9. At the end of the process, always thank them, be polite and ask for a 5-star review with the explanation of what it means to you.
10. After some time has passed, try to upsell via the platform, as the reviews will go up.
11. AND THE MOST IMPORTANT ONE: As soon as you meet the criteria, apply for the Preferred Freelancer program. I owe 98% of my success to this, without exaggeration. 

What do Recruiters look for when they have to recommend a freelancer? 

Tips from some of the top Recruiters:


1. Relevant comments about the specific project they are bidding on: comments about their experience with the technology or language mentioned on the brief, similar apps they have worked on or questions to clarify the full scope of work.
2. Good use of English if the employer has mentioned that a good level of English is important to them. 
3. Links to samples of relevant work
4. Anything that the employer requested to be included and that I have added to the invite. 

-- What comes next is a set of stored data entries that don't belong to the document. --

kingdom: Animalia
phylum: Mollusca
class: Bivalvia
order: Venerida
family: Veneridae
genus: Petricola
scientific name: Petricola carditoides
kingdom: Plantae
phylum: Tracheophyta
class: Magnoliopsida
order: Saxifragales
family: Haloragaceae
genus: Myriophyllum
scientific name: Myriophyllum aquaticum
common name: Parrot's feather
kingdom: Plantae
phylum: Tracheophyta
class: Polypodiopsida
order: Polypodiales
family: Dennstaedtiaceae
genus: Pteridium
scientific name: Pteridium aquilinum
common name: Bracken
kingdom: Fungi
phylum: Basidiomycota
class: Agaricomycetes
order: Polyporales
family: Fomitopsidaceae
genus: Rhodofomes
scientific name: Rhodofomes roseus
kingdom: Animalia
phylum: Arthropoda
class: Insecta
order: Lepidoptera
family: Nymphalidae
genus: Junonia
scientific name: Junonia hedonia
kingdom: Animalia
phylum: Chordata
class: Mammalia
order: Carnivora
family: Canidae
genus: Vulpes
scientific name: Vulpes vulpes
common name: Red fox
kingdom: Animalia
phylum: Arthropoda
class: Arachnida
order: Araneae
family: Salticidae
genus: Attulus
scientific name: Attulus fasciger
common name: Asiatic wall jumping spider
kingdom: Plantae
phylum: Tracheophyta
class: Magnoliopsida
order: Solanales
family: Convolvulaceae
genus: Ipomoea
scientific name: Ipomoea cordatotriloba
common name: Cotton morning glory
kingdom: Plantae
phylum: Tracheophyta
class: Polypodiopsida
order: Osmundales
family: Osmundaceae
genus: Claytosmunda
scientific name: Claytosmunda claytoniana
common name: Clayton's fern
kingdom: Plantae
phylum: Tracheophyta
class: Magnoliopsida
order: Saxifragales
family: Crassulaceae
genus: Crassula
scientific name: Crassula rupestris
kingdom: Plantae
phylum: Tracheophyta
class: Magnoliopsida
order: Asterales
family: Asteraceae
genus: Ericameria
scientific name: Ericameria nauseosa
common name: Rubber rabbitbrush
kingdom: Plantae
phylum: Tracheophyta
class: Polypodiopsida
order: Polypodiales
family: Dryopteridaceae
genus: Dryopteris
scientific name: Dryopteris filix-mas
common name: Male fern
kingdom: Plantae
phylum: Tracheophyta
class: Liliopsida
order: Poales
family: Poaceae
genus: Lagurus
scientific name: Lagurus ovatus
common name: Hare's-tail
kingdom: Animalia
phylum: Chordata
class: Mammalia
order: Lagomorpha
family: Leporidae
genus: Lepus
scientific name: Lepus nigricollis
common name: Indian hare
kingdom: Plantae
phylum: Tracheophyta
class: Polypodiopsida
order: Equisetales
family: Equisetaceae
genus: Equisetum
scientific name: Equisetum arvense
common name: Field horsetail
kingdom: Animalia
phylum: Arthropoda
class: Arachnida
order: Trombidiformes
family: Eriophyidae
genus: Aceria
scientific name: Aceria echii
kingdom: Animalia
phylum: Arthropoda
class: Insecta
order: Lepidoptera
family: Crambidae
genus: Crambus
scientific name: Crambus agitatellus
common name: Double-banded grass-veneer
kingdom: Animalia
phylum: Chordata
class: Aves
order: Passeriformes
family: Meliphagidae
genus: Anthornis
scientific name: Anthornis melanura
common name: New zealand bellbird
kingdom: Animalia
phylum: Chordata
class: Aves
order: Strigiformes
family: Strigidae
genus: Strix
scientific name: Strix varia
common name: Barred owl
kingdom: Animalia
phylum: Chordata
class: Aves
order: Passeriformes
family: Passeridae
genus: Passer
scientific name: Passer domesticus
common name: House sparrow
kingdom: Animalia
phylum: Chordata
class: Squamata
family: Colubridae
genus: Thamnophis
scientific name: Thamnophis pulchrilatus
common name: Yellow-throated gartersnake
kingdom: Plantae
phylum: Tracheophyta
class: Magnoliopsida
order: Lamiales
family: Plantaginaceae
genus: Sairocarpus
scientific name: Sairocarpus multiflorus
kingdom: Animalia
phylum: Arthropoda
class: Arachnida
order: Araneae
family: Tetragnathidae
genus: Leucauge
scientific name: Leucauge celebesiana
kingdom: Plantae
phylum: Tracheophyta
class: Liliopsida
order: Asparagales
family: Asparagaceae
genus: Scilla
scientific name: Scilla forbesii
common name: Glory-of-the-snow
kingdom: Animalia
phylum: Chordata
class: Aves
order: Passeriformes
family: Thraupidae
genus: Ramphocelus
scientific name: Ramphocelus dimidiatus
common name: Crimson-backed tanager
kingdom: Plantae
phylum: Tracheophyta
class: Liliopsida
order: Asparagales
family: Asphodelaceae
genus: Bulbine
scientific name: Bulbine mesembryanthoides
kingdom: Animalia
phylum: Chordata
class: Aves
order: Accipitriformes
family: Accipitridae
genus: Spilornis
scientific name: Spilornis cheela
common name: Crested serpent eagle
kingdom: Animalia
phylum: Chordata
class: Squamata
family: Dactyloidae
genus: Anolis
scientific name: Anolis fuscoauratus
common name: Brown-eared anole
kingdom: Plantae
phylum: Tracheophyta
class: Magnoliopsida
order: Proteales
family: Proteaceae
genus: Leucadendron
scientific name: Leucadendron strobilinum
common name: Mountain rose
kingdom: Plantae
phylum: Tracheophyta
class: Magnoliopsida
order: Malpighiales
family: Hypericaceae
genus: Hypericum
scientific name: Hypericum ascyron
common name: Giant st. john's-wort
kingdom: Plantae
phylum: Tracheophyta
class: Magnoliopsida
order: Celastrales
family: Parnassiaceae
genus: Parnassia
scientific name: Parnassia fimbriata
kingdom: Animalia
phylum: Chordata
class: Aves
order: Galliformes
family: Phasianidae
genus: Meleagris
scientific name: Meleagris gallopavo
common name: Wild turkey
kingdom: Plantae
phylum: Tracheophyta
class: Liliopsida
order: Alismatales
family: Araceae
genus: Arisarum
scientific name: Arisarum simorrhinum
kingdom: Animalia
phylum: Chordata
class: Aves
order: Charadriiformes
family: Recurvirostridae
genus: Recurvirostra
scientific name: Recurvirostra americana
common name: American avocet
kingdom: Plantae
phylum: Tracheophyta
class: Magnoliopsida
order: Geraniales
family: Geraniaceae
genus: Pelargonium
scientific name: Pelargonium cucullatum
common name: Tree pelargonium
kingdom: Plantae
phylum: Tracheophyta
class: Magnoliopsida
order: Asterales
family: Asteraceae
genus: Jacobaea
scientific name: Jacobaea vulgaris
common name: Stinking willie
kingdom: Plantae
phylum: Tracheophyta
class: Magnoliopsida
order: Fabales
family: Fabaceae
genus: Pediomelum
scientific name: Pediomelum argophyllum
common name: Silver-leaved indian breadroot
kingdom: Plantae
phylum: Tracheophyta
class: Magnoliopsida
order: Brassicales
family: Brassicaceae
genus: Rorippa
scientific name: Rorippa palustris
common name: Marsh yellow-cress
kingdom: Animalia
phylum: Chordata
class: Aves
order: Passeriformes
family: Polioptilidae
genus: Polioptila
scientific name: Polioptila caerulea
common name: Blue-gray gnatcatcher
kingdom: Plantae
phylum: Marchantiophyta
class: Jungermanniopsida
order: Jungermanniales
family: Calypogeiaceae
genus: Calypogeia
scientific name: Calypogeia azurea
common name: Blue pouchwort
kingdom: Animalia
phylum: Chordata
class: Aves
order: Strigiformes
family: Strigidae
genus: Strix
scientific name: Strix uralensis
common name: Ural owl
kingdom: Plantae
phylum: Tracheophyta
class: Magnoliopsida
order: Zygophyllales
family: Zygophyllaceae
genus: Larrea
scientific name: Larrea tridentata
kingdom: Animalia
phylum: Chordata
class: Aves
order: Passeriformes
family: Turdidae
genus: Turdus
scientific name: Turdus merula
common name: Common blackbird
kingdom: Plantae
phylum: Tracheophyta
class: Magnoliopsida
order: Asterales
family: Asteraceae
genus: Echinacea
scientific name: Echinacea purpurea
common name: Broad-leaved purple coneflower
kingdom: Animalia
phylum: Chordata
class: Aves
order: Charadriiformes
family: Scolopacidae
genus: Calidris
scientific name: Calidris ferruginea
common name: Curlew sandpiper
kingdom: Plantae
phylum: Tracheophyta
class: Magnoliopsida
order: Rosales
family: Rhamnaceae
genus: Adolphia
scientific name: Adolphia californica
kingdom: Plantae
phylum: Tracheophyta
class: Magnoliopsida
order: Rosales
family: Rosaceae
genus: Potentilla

1. A good quality profile pic. This will probably be the first thing an employer looks at when they visit your profile! It should be professional and look real.
2. Honest reviews are key, even more key than stats! Let the employers be sincere about their experience working with you. Do not put pressure on them to provide a 5-star feedback. If a review is not genuine it will show.
3.  Some employers require native speakers, or an advanced level of English. Make sure you show all your potential when you communicate with them!
4. Your proposal should show you have read the project description. Make it clear and related to the requirements. Ask questions and explain how you would carry out their project in particular
So, you can see there are some common threads from both the top freelancers and some of the top Recruiters. By taking some of this advice and applying it to your methodologies, you can be sure to grow your earnings in the Preferred Freelancer program.